Communication Gone Wrong
Blitz Magazine
Direct marketers always talk about how precise their methods are. About how, when they send out promotional mail, they know exactly who’s getting it. They say they can target by income level, age, children’s ages. That they know that their clients’advertising pieces are being received by potential buyers.
In the mail, I receive an expensive package from a purveyor of yacht accessories. I don’t have a yacht. I receive an elegant package from a private school, asking me to consider sending my child there. I have a poodle. Now that I’ve announced that, I’ll start receiving samples of cat food.
Trade magazines also claim to be precisely targeted. (I’m one of the few publishers who can truthfully say that, as I up-date the Blitz mailing list every day and know exactly who’s getting it.) But my mechanic receives Strategy and Reel West. He doesn’t know why, he just does. I know this because I found them on the floor of his waiting room.
Technology has allowed for marvelous developments in magazine design. With the wrong result, I believe. I glance at Maclean’s and Vancouver. Both are so over-designed as to be unreadable.
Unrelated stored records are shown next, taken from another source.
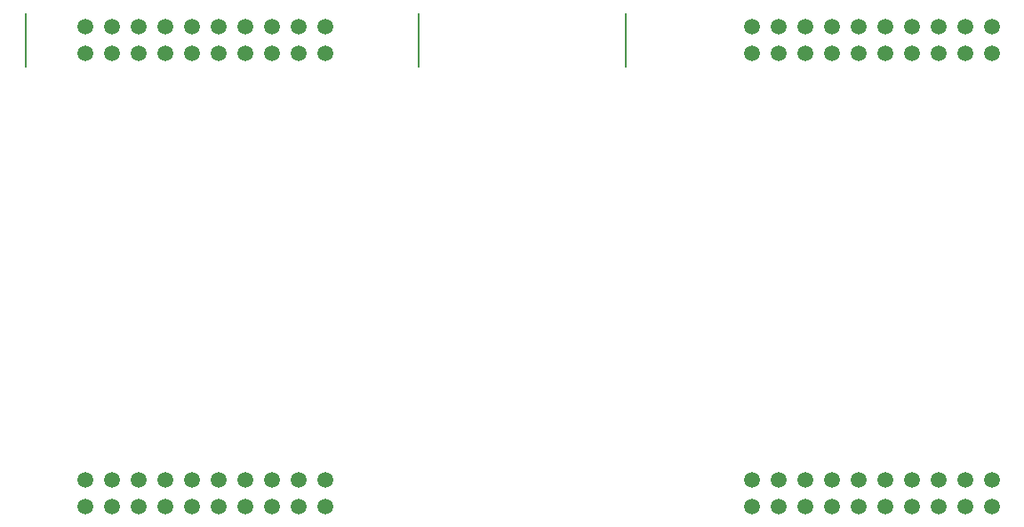
<source format=gbr>
G04 #@! TF.GenerationSoftware,KiCad,Pcbnew,(5.0.0)*
G04 #@! TF.CreationDate,2020-11-30T16:59:43-06:00*
G04 #@! TF.ProjectId,GiecoBoard_2021_Rev1,476965636F426F6172645F323032315F,rev?*
G04 #@! TF.SameCoordinates,Original*
G04 #@! TF.FileFunction,Paste,Bot*
G04 #@! TF.FilePolarity,Positive*
%FSLAX46Y46*%
G04 Gerber Fmt 4.6, Leading zero omitted, Abs format (unit mm)*
G04 Created by KiCad (PCBNEW (5.0.0)) date 11/30/20 16:59:43*
%MOMM*%
%LPD*%
G01*
G04 APERTURE LIST*
%ADD10C,0.200000*%
%ADD11C,1.520000*%
G04 APERTURE END LIST*
D10*
X130175000Y-93980000D02*
X130175000Y-88900000D01*
X187325000Y-93980000D02*
X187325000Y-88900000D01*
X167640000Y-93980000D02*
X167640000Y-88900000D01*
D11*
G04 #@! TO.C,U1*
X158750000Y-135890000D03*
X135890000Y-90170000D03*
X138430000Y-90170000D03*
X146050000Y-90170000D03*
X148590000Y-133350000D03*
X143510000Y-90170000D03*
X140970000Y-90170000D03*
X143510000Y-135890000D03*
X138430000Y-133350000D03*
X148590000Y-90170000D03*
X151130000Y-90170000D03*
X138430000Y-135890000D03*
X143510000Y-133350000D03*
X146050000Y-133350000D03*
X158750000Y-133350000D03*
X156210000Y-133350000D03*
X153670000Y-133350000D03*
X151130000Y-133350000D03*
X140970000Y-133350000D03*
X135890000Y-133350000D03*
X156210000Y-135890000D03*
X153670000Y-135890000D03*
X151130000Y-135890000D03*
X148590000Y-135890000D03*
X146050000Y-135890000D03*
X140970000Y-135890000D03*
X135890000Y-135890000D03*
X158750000Y-92710000D03*
X156210000Y-92710000D03*
X153670000Y-92710000D03*
X151130000Y-92710000D03*
X148590000Y-92710000D03*
X146050000Y-92710000D03*
X143510000Y-92710000D03*
X140970000Y-92710000D03*
X138430000Y-92710000D03*
X135890000Y-92710000D03*
X158750000Y-90170000D03*
X156210000Y-90170000D03*
X153670000Y-90170000D03*
X222250000Y-133350000D03*
X219710000Y-133350000D03*
X217170000Y-133350000D03*
X214630000Y-133350000D03*
X212090000Y-133350000D03*
X209550000Y-133350000D03*
X207010000Y-133350000D03*
X204470000Y-133350000D03*
X201930000Y-133350000D03*
X199390000Y-133350000D03*
X222250000Y-135890000D03*
X219710000Y-135890000D03*
X217170000Y-135890000D03*
X214630000Y-135890000D03*
X212090000Y-135890000D03*
X209550000Y-135890000D03*
X207010000Y-135890000D03*
X204470000Y-135890000D03*
X201930000Y-135890000D03*
X199390000Y-135890000D03*
X222250000Y-92710000D03*
X219710000Y-92710000D03*
X217170000Y-92710000D03*
X214630000Y-92710000D03*
X212090000Y-92710000D03*
X209550000Y-92710000D03*
X207010000Y-92710000D03*
X204470000Y-92710000D03*
X201930000Y-92710000D03*
X199390000Y-92710000D03*
X222250000Y-90170000D03*
X219710000Y-90170000D03*
X217170000Y-90170000D03*
X214630000Y-90170000D03*
X212090000Y-90170000D03*
X209550000Y-90170000D03*
X207010000Y-90170000D03*
X204470000Y-90170000D03*
X201930000Y-90170000D03*
X199390000Y-90170000D03*
G04 #@! TD*
M02*

</source>
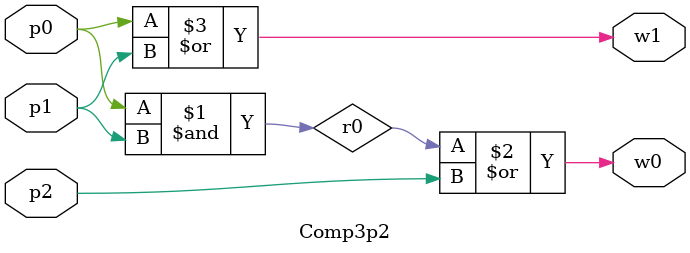
<source format=v>


module Comp3p2(w0, w1, p0, p1, p2); //{p0p1+p2, p0+p1}

input p0, p1, p2;
output w0, w1;
wire r0;

and and_1(r0, p0, p1);
or or_1(w0, r0, p2);

or or_2(w1, p0, p1);

endmodule

</source>
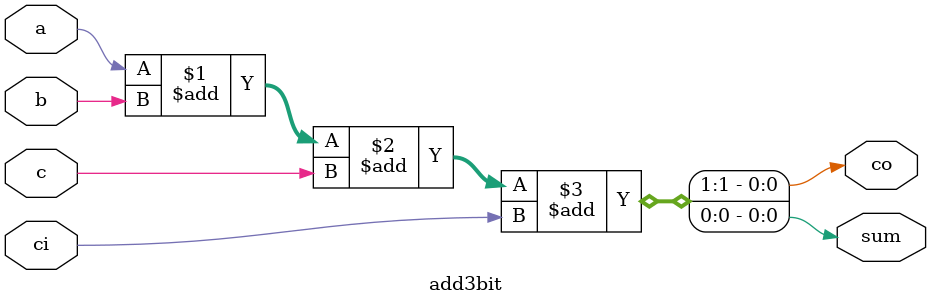
<source format=v>

module add3bit(a,b,c,ci,sum,co);
input a;
input b;
input c;
input ci;

output sum;
output co;

wire a;
wire b;
wire c;
wire ci;
wire sum;
wire co;

assign{co,sum}=a+b+c+ci;

endmodule



</source>
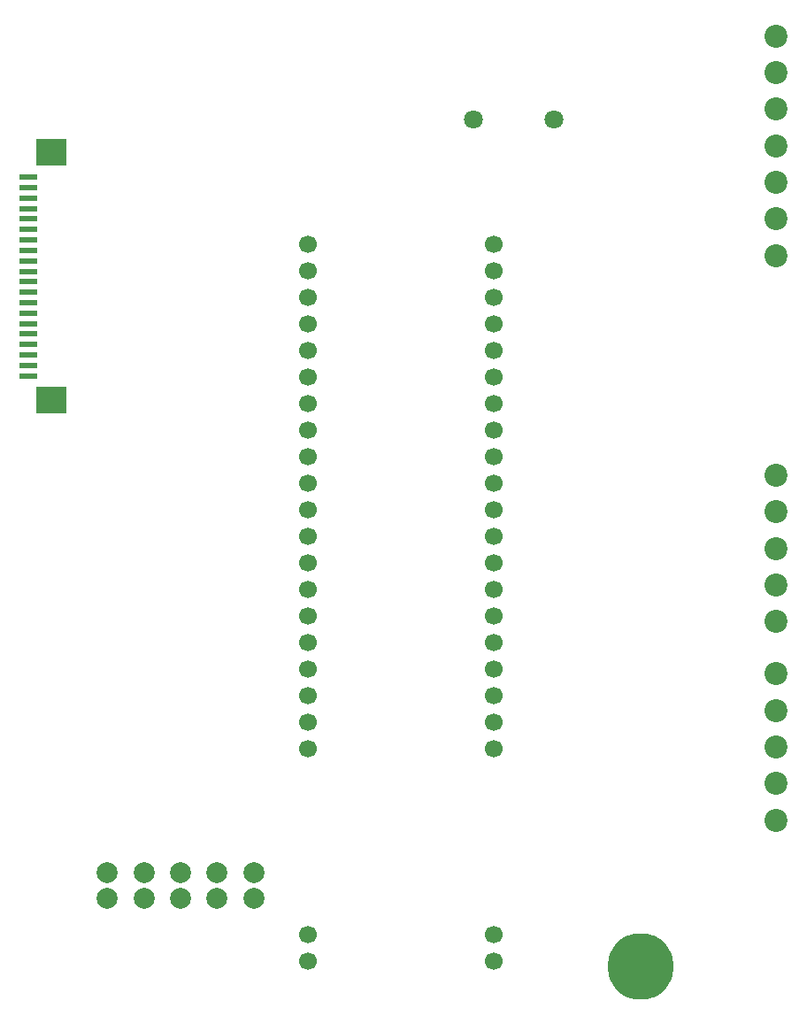
<source format=gbr>
%TF.GenerationSoftware,KiCad,Pcbnew,9.0.5*%
%TF.CreationDate,2025-10-31T11:51:33+03:00*%
%TF.ProjectId,PMCPU-LLP,504d4350-552d-44c4-9c50-2e6b69636164,rev?*%
%TF.SameCoordinates,Original*%
%TF.FileFunction,Soldermask,Bot*%
%TF.FilePolarity,Negative*%
%FSLAX46Y46*%
G04 Gerber Fmt 4.6, Leading zero omitted, Abs format (unit mm)*
G04 Created by KiCad (PCBNEW 9.0.5) date 2025-10-31 11:51:33*
%MOMM*%
%LPD*%
G01*
G04 APERTURE LIST*
%ADD10O,6.350000X6.350000*%
%ADD11C,1.800000*%
%ADD12C,2.200000*%
%ADD13C,1.700000*%
%ADD14C,2.000000*%
%ADD15R,1.800000X0.600000*%
%ADD16R,3.000000X2.600000*%
G04 APERTURE END LIST*
D10*
%TO.C,PE1*%
X22000000Y-46000000D03*
%TD*%
D11*
%TO.C,J1*%
X13750000Y35000000D03*
X6000000Y35000000D03*
%TD*%
D12*
%TO.C,J2*%
X35000000Y-32000000D03*
X35000000Y-28500000D03*
X35000000Y-25000000D03*
X35000000Y-21500000D03*
X35000000Y-18000000D03*
%TD*%
D13*
%TO.C,U3*%
X-9780000Y23080000D03*
X-9780000Y20540000D03*
X-9780000Y18000000D03*
X-9780000Y15460000D03*
X-9780000Y12920000D03*
X-9780000Y10380000D03*
X-9780000Y7840000D03*
X-9780000Y5300000D03*
X-9780000Y2760000D03*
X-9780000Y220000D03*
X-9780000Y-2320000D03*
X-9780000Y-4860000D03*
X-9780000Y-7400000D03*
X-9780000Y-9940000D03*
X-9780000Y-12480000D03*
X-9780000Y-15020000D03*
X-9780000Y-17560000D03*
X-9780000Y-20100000D03*
X-9780000Y-22640000D03*
X-9780000Y-25180000D03*
X8000000Y-25180000D03*
X8000000Y-22640000D03*
X8000000Y-20100000D03*
X8000000Y-17560000D03*
X8000000Y-15020000D03*
X8000000Y-12480000D03*
X8000000Y-9940000D03*
X8000000Y-7400000D03*
X8000000Y-4860000D03*
X8000000Y-2320000D03*
X8000000Y220000D03*
X8000000Y2760000D03*
X8000000Y5300000D03*
X8000000Y7840000D03*
X8000000Y10380000D03*
X8000000Y12920000D03*
X8000000Y15460000D03*
X8000000Y18000000D03*
X8000000Y20540000D03*
X8000000Y23080000D03*
X-9780000Y-42960000D03*
X8000000Y-42960000D03*
X-9780000Y-45500000D03*
X8000000Y-45500000D03*
%TD*%
D12*
%TO.C,J14*%
X35000000Y-13000000D03*
X35000000Y-9500000D03*
X35000000Y-6000000D03*
X35000000Y-2500000D03*
X35000000Y1000000D03*
%TD*%
%TO.C,J13*%
X35000000Y22000000D03*
X35000000Y25500000D03*
X35000000Y29000000D03*
X35000000Y32500000D03*
X35000000Y36000000D03*
X35000000Y39500000D03*
X35000000Y43000000D03*
%TD*%
D14*
%TO.C,J3*%
X-29000000Y-37000000D03*
X-25500000Y-37000000D03*
X-22000000Y-37000000D03*
X-18500000Y-37000000D03*
X-15000000Y-37000000D03*
X-29000000Y-39500000D03*
X-25500000Y-39500000D03*
X-22000000Y-39500000D03*
X-18500000Y-39500000D03*
X-15000000Y-39500000D03*
%TD*%
D15*
%TO.C,JM2*%
X-36546000Y29500000D03*
X-36546000Y28500000D03*
X-36546000Y27500000D03*
X-36546000Y26500000D03*
X-36546000Y25500000D03*
X-36546000Y24500000D03*
X-36546000Y23500000D03*
X-36546000Y22500000D03*
X-36546000Y21500000D03*
X-36546000Y20500000D03*
X-36546000Y19500000D03*
X-36546000Y18500000D03*
X-36546000Y17500000D03*
X-36546000Y16500000D03*
X-36546000Y15500000D03*
X-36546000Y14500000D03*
X-36546000Y13500000D03*
X-36546000Y12500000D03*
X-36546000Y11500000D03*
X-36546000Y10500000D03*
D16*
X-34375000Y31850000D03*
X-34375000Y8150000D03*
%TD*%
M02*

</source>
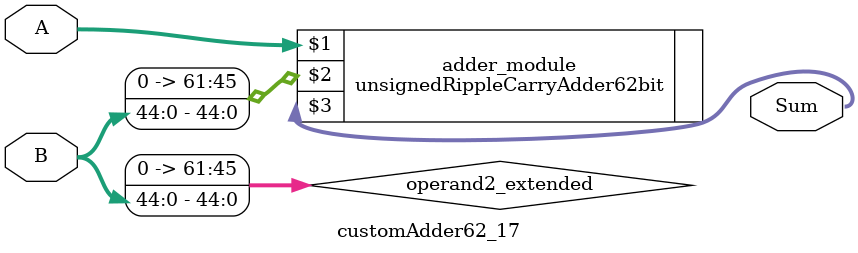
<source format=v>
module customAdder62_17(
                        input [61 : 0] A,
                        input [44 : 0] B,
                        
                        output [62 : 0] Sum
                );

        wire [61 : 0] operand2_extended;
        
        assign operand2_extended =  {17'b0, B};
        
        unsignedRippleCarryAdder62bit adder_module(
            A,
            operand2_extended,
            Sum
        );
        
        endmodule
        
</source>
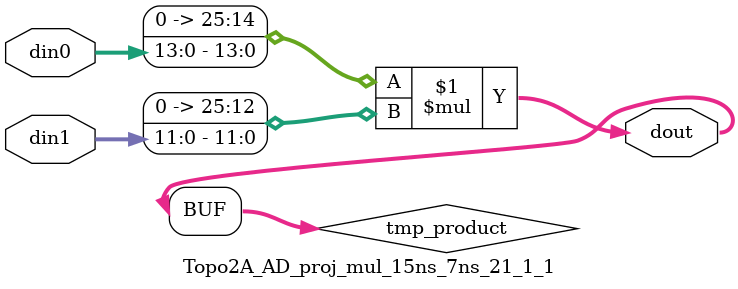
<source format=v>

`timescale 1 ns / 1 ps

 module Topo2A_AD_proj_mul_15ns_7ns_21_1_1(din0, din1, dout);
parameter ID = 1;
parameter NUM_STAGE = 0;
parameter din0_WIDTH = 14;
parameter din1_WIDTH = 12;
parameter dout_WIDTH = 26;

input [din0_WIDTH - 1 : 0] din0; 
input [din1_WIDTH - 1 : 0] din1; 
output [dout_WIDTH - 1 : 0] dout;

wire signed [dout_WIDTH - 1 : 0] tmp_product;
























assign tmp_product = $signed({1'b0, din0}) * $signed({1'b0, din1});











assign dout = tmp_product;





















endmodule

</source>
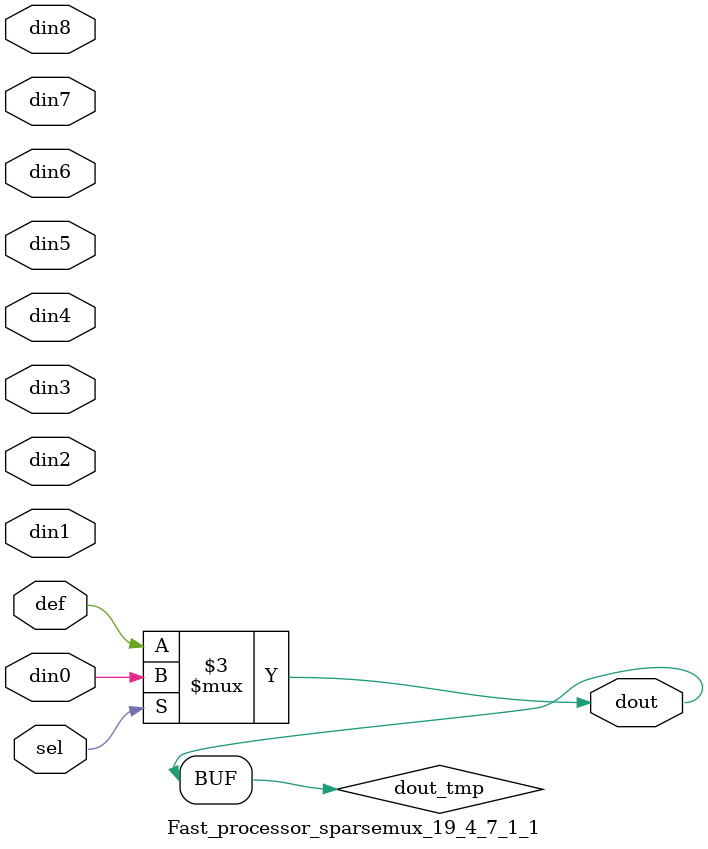
<source format=v>
`timescale 1ns / 1ps

module Fast_processor_sparsemux_19_4_7_1_1 (din0,din1,din2,din3,din4,din5,din6,din7,din8,def,sel,dout);

parameter din0_WIDTH = 1;

parameter din1_WIDTH = 1;

parameter din2_WIDTH = 1;

parameter din3_WIDTH = 1;

parameter din4_WIDTH = 1;

parameter din5_WIDTH = 1;

parameter din6_WIDTH = 1;

parameter din7_WIDTH = 1;

parameter din8_WIDTH = 1;

parameter def_WIDTH = 1;
parameter sel_WIDTH = 1;
parameter dout_WIDTH = 1;

parameter [sel_WIDTH-1:0] CASE0 = 1;

parameter [sel_WIDTH-1:0] CASE1 = 1;

parameter [sel_WIDTH-1:0] CASE2 = 1;

parameter [sel_WIDTH-1:0] CASE3 = 1;

parameter [sel_WIDTH-1:0] CASE4 = 1;

parameter [sel_WIDTH-1:0] CASE5 = 1;

parameter [sel_WIDTH-1:0] CASE6 = 1;

parameter [sel_WIDTH-1:0] CASE7 = 1;

parameter [sel_WIDTH-1:0] CASE8 = 1;

parameter ID = 1;
parameter NUM_STAGE = 1;



input [din0_WIDTH-1:0] din0;

input [din1_WIDTH-1:0] din1;

input [din2_WIDTH-1:0] din2;

input [din3_WIDTH-1:0] din3;

input [din4_WIDTH-1:0] din4;

input [din5_WIDTH-1:0] din5;

input [din6_WIDTH-1:0] din6;

input [din7_WIDTH-1:0] din7;

input [din8_WIDTH-1:0] din8;

input [def_WIDTH-1:0] def;
input [sel_WIDTH-1:0] sel;

output [dout_WIDTH-1:0] dout;



reg [dout_WIDTH-1:0] dout_tmp;

always @ (*) begin
case (sel)
    
    CASE0 : dout_tmp = din0;
    
    CASE1 : dout_tmp = din1;
    
    CASE2 : dout_tmp = din2;
    
    CASE3 : dout_tmp = din3;
    
    CASE4 : dout_tmp = din4;
    
    CASE5 : dout_tmp = din5;
    
    CASE6 : dout_tmp = din6;
    
    CASE7 : dout_tmp = din7;
    
    CASE8 : dout_tmp = din8;
    
    default : dout_tmp = def;
endcase
end


assign dout = dout_tmp;



endmodule

</source>
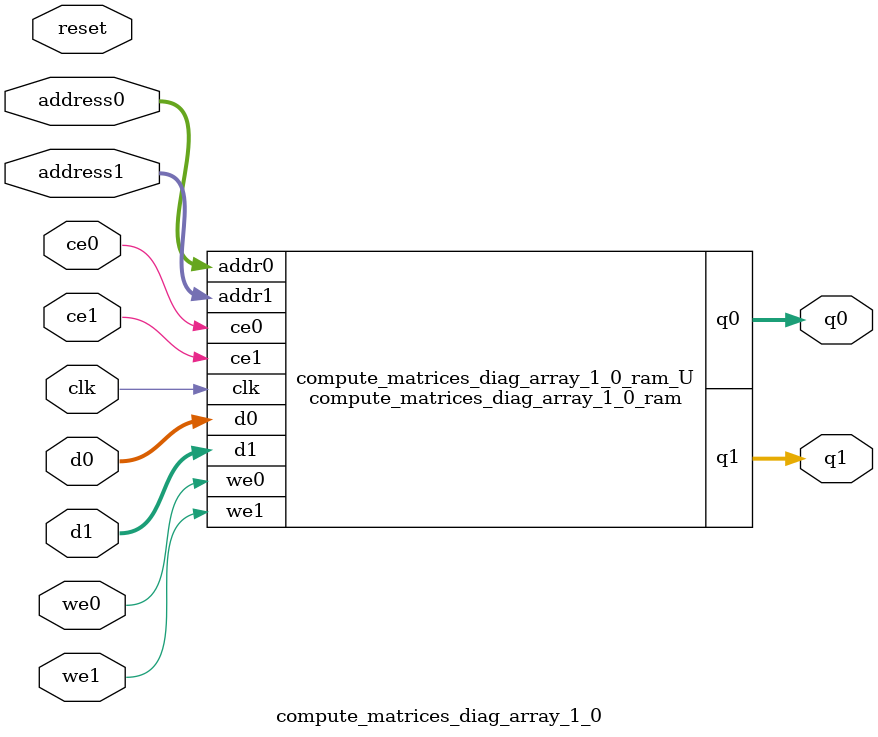
<source format=v>
`timescale 1 ns / 1 ps
module compute_matrices_diag_array_1_0_ram (addr0, ce0, d0, we0, q0, addr1, ce1, d1, we1, q1,  clk);

parameter DWIDTH = 16;
parameter AWIDTH = 3;
parameter MEM_SIZE = 5;

input[AWIDTH-1:0] addr0;
input ce0;
input[DWIDTH-1:0] d0;
input we0;
output reg[DWIDTH-1:0] q0;
input[AWIDTH-1:0] addr1;
input ce1;
input[DWIDTH-1:0] d1;
input we1;
output reg[DWIDTH-1:0] q1;
input clk;

(* ram_style = "block" *)reg [DWIDTH-1:0] ram[0:MEM_SIZE-1];




always @(posedge clk)  
begin 
    if (ce0) begin
        if (we0) 
            ram[addr0] <= d0; 
        q0 <= ram[addr0];
    end
end


always @(posedge clk)  
begin 
    if (ce1) begin
        if (we1) 
            ram[addr1] <= d1; 
        q1 <= ram[addr1];
    end
end


endmodule

`timescale 1 ns / 1 ps
module compute_matrices_diag_array_1_0(
    reset,
    clk,
    address0,
    ce0,
    we0,
    d0,
    q0,
    address1,
    ce1,
    we1,
    d1,
    q1);

parameter DataWidth = 32'd16;
parameter AddressRange = 32'd5;
parameter AddressWidth = 32'd3;
input reset;
input clk;
input[AddressWidth - 1:0] address0;
input ce0;
input we0;
input[DataWidth - 1:0] d0;
output[DataWidth - 1:0] q0;
input[AddressWidth - 1:0] address1;
input ce1;
input we1;
input[DataWidth - 1:0] d1;
output[DataWidth - 1:0] q1;



compute_matrices_diag_array_1_0_ram compute_matrices_diag_array_1_0_ram_U(
    .clk( clk ),
    .addr0( address0 ),
    .ce0( ce0 ),
    .we0( we0 ),
    .d0( d0 ),
    .q0( q0 ),
    .addr1( address1 ),
    .ce1( ce1 ),
    .we1( we1 ),
    .d1( d1 ),
    .q1( q1 ));

endmodule


</source>
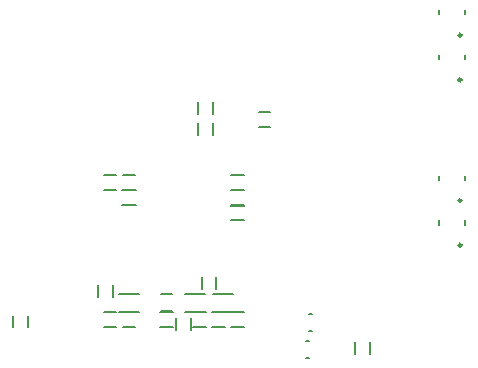
<source format=gbo>
G04*
G04 #@! TF.GenerationSoftware,Altium Limited,Altium Designer,24.4.1 (13)*
G04*
G04 Layer_Color=32896*
%FSLAX44Y44*%
%MOMM*%
G71*
G04*
G04 #@! TF.SameCoordinates,6757478C-E6A1-41AE-BC66-293F91E3D7AC*
G04*
G04*
G04 #@! TF.FilePolarity,Positive*
G04*
G01*
G75*
%ADD10C,0.2500*%
%ADD12C,0.2000*%
D10*
X443750Y142750D02*
G03*
X443750Y142750I-1250J0D01*
G01*
Y104750D02*
G03*
X443750Y104750I-1250J0D01*
G01*
Y282750D02*
G03*
X443750Y282750I-1250J0D01*
G01*
Y244750D02*
G03*
X443750Y244750I-1250J0D01*
G01*
D12*
X312500Y9250D02*
X315000D01*
X312500Y23750D02*
X315000D01*
Y46750D02*
X317500D01*
X315000Y32250D02*
X317500D01*
X425000Y160250D02*
Y163750D01*
X447000Y160250D02*
Y163750D01*
X425000Y122250D02*
Y125750D01*
X447000Y122250D02*
Y125750D01*
Y300250D02*
Y303750D01*
X425000Y300250D02*
Y303750D01*
X447000Y262250D02*
Y265750D01*
X425000Y262250D02*
Y265750D01*
X233350Y198000D02*
Y208000D01*
X220650Y198000D02*
Y208000D01*
X220651Y216001D02*
Y226001D01*
X233351Y216001D02*
Y226001D01*
X248750Y151750D02*
X259250D01*
X248750Y164250D02*
X259250D01*
X248750Y35750D02*
X259250D01*
X248750Y48250D02*
X259250D01*
X135650Y61000D02*
Y71000D01*
X148350Y61000D02*
Y71000D01*
X156750Y151750D02*
X167250D01*
X156750Y164250D02*
X167250D01*
X140750D02*
X151250D01*
X140750Y151750D02*
X151250D01*
X156250Y138750D02*
X167750D01*
X156250Y151250D02*
X167750D01*
X201650Y33000D02*
Y43000D01*
X214350Y33000D02*
Y43000D01*
X140750Y48250D02*
X151250D01*
X140750Y35750D02*
X151250D01*
X156750D02*
X167250D01*
X156750Y48250D02*
X167250D01*
X248250Y125750D02*
X259750D01*
X248250Y138250D02*
X259750D01*
X248750Y138750D02*
X259250D01*
X248750Y151250D02*
X259250D01*
X216750Y35750D02*
X227250D01*
X216750Y48250D02*
X227250D01*
X209638Y48638D02*
X226362D01*
X209638Y63362D02*
X226362D01*
X189000Y48750D02*
X199000D01*
X189000Y63250D02*
X199000D01*
X233638Y63362D02*
X250362D01*
X233638Y48638D02*
X250362D01*
X232750Y48250D02*
X243250D01*
X232750Y35750D02*
X243250D01*
X153638Y48638D02*
X170362D01*
X153638Y63362D02*
X170362D01*
X188750Y48250D02*
X199250D01*
X188750Y35750D02*
X199250D01*
X223750Y67750D02*
Y78250D01*
X236250Y67750D02*
Y78250D01*
X353650Y13000D02*
Y23000D01*
X366350Y13000D02*
Y23000D01*
X76350Y35250D02*
Y45250D01*
X63650Y35250D02*
Y45250D01*
X272000Y204650D02*
X282000D01*
X272000Y217350D02*
X282000D01*
M02*

</source>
Companies that can afford to commission good creative are airing TV commercials that are cloying (Toyota), nonsensical (Suzuki, Microsoft), badly written (Nestle) and annoying (Mott’s, All Bran). Even if people can stand to watch them, or make sense of them, the ads are bad enough to turn people away from the products they’re pitching. (And how about that McDonald’s slogan: ‘There’s a Little McDonald’s In Everyone’. Think about it. Ew.)
The Internet Advertising Bureau claims that an increasing share of marketing dollars is being committed to Internet marketing. Internet marketing firms say that advertisers can be confident about spending thousands of dollars in this fashion because web advertising is now so targeted—so precise.
I am a single, heterosexual female. When I open my email, I’m offered discounts on Viagra, potions to increase the size of my husband’s penis (by 3”!!!), potions to remove the hair on my chest, and something about a virtual experience wherein I can have sex with an Asian girl.
On a per-capita basis, Canada is the world’s most wired nation. Yet 1,000,000 Canadians have closed their Internet access accounts. It was recently reported that the editor of a popular e-zine has disconnected his incoming email address. His receipts were too time-consuming, too stressful.
Broadcasters are making TV unwatchable. We have an endless stream of propaganda pieces for the US military. Laughably bad sci-fi series. Shamefully stupid sit-coms. A special on the most passionate movies in history. Anniversary specials of once-popular TV shows. Weakest Link. Reality shows. Crap.
I now use the Internet only for addresses. If an email message doesn’t immediately appear to be relevant to me, it’s gone. My recycle bin runneth over. Friends report that they own TVs for the sole purpose of watching rented movies—they now refuse to watch television.
So this is The Great Age of Communication. Communication is so easy, so quick, so efficient. Marketers are spending untold sums to communicate, and they think that their messages are reaching the right people. Methinks they’re wrong.
Worse, where the correct people are reached, they’re turned off messages by their quality. Because, more often than not, that quality is so mind-numbingly bad, so insultingly inferior, that people are rejecting both the message, and now, the medium.